I am now sitting on Emirates soil once more awaiting my final leg home (although the final leg, and to be honest the most challenging, will be navigating the M25 in my Landrover minus a wing mirror).  Simon kept interrupting my last flow of writing last time (not unwelcome) to talk about Paddy Ashdown and the Balkans - Paddy is tipped to be the new all singing and dancing figurehead in Afghanistan (EU, NATO and UN all in one).
 
On my arrival, after meeting Simon at the grey grids of portacabins which make up the UNAMA buildings in Kabul we went to the hotel for a quick freshen up.  I was thrilled not to be staying in a swanky personality free 5 star hotel.  The Heetal was (I hoped) an Afghan style lodgehouse with rooms arranged around a courtyard strewn with tables and chairs, for those brave enough to bathe in the winter sunshine - bright and piercing, but as warm as ice.  The rooms were basically furnished with Afghan wooden furniture (what am I talking about, you can bet it was from China), and each had a small study area with a desk looking into the courtyard.  It was the type of place a journalist would stay and kid themselves they were getting a taste of Afghan life by talking to a waiter or two (who are Nepalese or Hazari, or both).  This was certainly no place for a diplomat and when I learnt that my former colleagues at the British Embassy were forbidden from taking the taxis we were using to get around this city, I felt two things.  Firstly - afraid and somewhat vulnerable, that I was no longer protected by the motherland, da governmunt, and my employer for the past decade.  And Secondly - free to explore, say what I want, and to take risks according to my own measure of common sense (and more so retrospectively, as no harm ACTUALLY did befall us).  On balance it was a good feeling. 
 
Later on my first evening we dined (hosted by our gracious JCMB contact) with a charming French man and his talkative British side kick visiting from Brussels NATO, along with a terrible well spoken NATO spokesperson (shouldn't that always be the case - I bet it's not?).  The spokesman was showing signs of wear and tear after nearly a year in Kabul (although perhaps he was always sharp, direct and cynical who knows, but my Iraq experience has taught me that these characteristics become particularly pronounced the more time spent in a war zone and surrounded by disparate international organisations that sit clumsily together).
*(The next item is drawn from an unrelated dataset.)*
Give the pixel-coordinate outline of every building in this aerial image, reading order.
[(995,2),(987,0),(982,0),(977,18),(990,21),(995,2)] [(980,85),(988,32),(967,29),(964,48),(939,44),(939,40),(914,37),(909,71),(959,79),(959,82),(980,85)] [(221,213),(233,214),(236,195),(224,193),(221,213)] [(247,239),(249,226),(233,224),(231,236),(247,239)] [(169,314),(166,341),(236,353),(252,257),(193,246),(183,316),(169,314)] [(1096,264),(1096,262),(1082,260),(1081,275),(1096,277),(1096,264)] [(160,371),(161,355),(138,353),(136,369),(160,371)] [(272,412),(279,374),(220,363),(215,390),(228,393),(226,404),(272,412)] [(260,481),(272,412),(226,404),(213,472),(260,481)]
Landing in Kabul
Landing in Kabul

 
Dinner was tasty Malay in highly polished 5 star style, but certainly not the atmospherics I was after.  Simon knew everyone at the table (with the exception of the French man) and a heated debate about media and communications in every conflict zone from Bosnia to Baghdad ensued.  Later the spokesman took us to the Gandamac bar where he said we might find some journalists (not that I am in any way a journo groupie BTW), but actually we found some drunk security contractors instead.  The spokesman drunk whisky (accidentally with tonic in it), swore a LOT and shared snippets of his Baghdad days.  We had friends in common and I was able to chip in from time to time with my brief-but-life-changing-time in Basra (you see I am not quite the conflict virgin).
 
The Gandamac was a place with far more style than the Serena where we dined.  Guns hung on cinnamon walls and I could almost feel the marks left by the war tourists passing through ('tis said that some on-the-edge journalists plotted their own kidnaps in that place).  It had lashings of antique Afghan charm, which I understand from supper with Rory Stewart the following evening, is rapidly being exported.
 
And here my journal entries end.  I shouldn't really add to the scribbles for fear of loosing it's authenticity as a REAL TIME blog, but I should say something about the following evening.  It was hard to beat the night at the Gandamac (too many gins, war stories and definite loss of headscarf), but the next night we had supper at the old Fort - home of Rory Stewart, who runs the Turquoise Foundation (along with a lovely American girl called Anna).  An evening to be remembered (and not because I drunk less wine), but because I felt the romance of escapism.  Dinner in a medieval Afghan fortress, seated on velvet floor cushions around a revolving table laden with delicious foodstuff (lush mashed potatoes thing going on there), and surrounded by SO many good looking people, is hard to beat.  It does sound like the settings of a porn movie, I grant you - but trust me, it was class, even if I was a little unusually quiet (coming out of my Foreign Office shell you see). 
 
(To be frank, I had no idea who Rory was till I Googled him (as you will too, I'm sure).  I was given a copy of his book and then I heard him delivering Schubert on Desert Island Disks - I can't escape him..  He has his own entry on Wikipedia for godsake, AND he is only 34! Don't you hate that?)